The first of what will hopefully be many changes to the progression of the Infinite Battle Pass.
343 Industries surprised Halo fans earlier this month with the launch of Infinite’s free multiplayer. While the full game minus Forge and the co-op campaign won’t be here until December, even those who haven’t pre-ordered a copy of Infinite have been able to get stuck in the action early on. For the most part, the feedback has been positive. However, the players have a complaint. The progression of the game’s battle pass.
Almost all XP available to players is tied to challenges. That dictates that you play a certain way if you want to level up faster than the pace of a snail. Players have broadcast their complaints online, and 343 has already taken the first steps to remedy the Infinite Battle Pass progression issues. Halo Community Manager John Junyszek revealed the changes on Twitter, explaining that players will now get more XP in their first six matches every day.

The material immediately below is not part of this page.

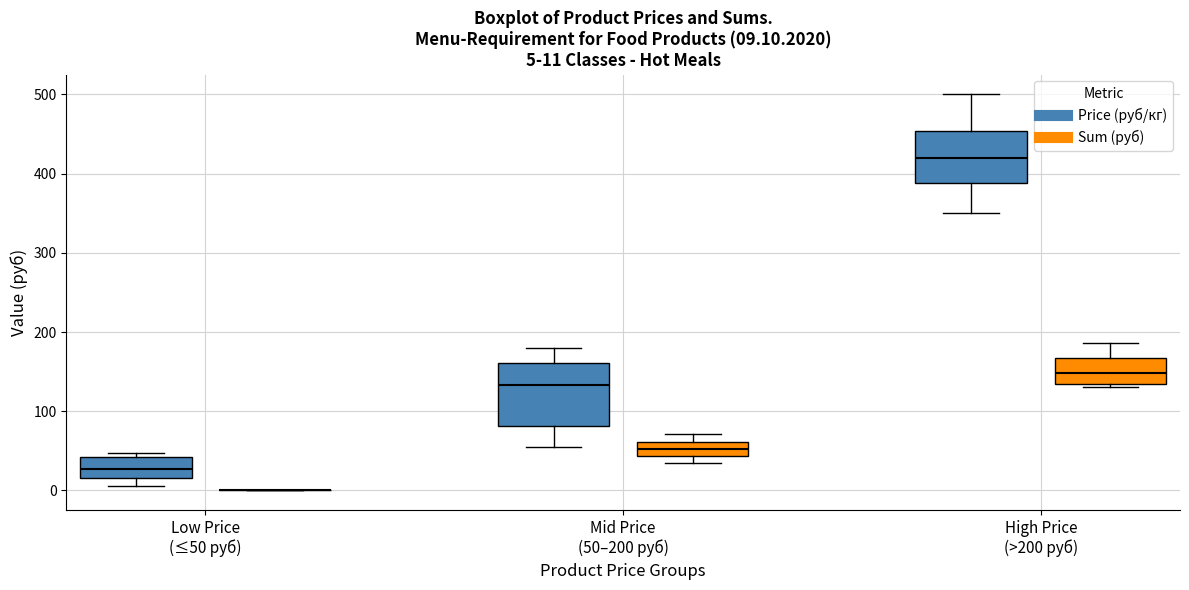

Which box is the tallest, from its lower edge to its upper edge?

Mid Price (50–200 руб) (Price (руб/кг))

“We promised that we would monitor the data and make additional changes if necessary. Now is the time to follow up on that, ”Junyszek tweeted. Infinite players will now earn 300XP for completing their first match each day, 200XP for matches two and three, 100XP for matches four, five and six, and then return to the regular 50XP for match number seven and beyond.
This change means that everyone who plays six matches in one day will level up their Battle Pass at least once, as it takes 1000XP to level up. Much better than the 20 matches per day you’ve taken so far, as long as you don’t get XP by completing other challenges. However, infinite players are asking for bigger changes to the Battle Pass than daily XP alone, and Junyszek assures them that this is just the beginning of what’s to come on that front.

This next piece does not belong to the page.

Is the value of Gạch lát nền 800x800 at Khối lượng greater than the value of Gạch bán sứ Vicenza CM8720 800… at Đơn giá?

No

“We know that many of you want even bigger changes and we are committed to doing so, but that will take time,” Junyszek conveyed in a follow-up tweet. To be fair, some of the other issues may be more difficult to address. The length of the first season of Infinite, for example, and the rather mediocre rewards on offer considering its six-month run. The customization options are extensive, which is great, but also somewhat confusing. Even seasoned gamers and hardcore Halo fans are probably a bit confused. Casual gamers and Halo newbies, of which there are probably quite a few, could well be completely lost.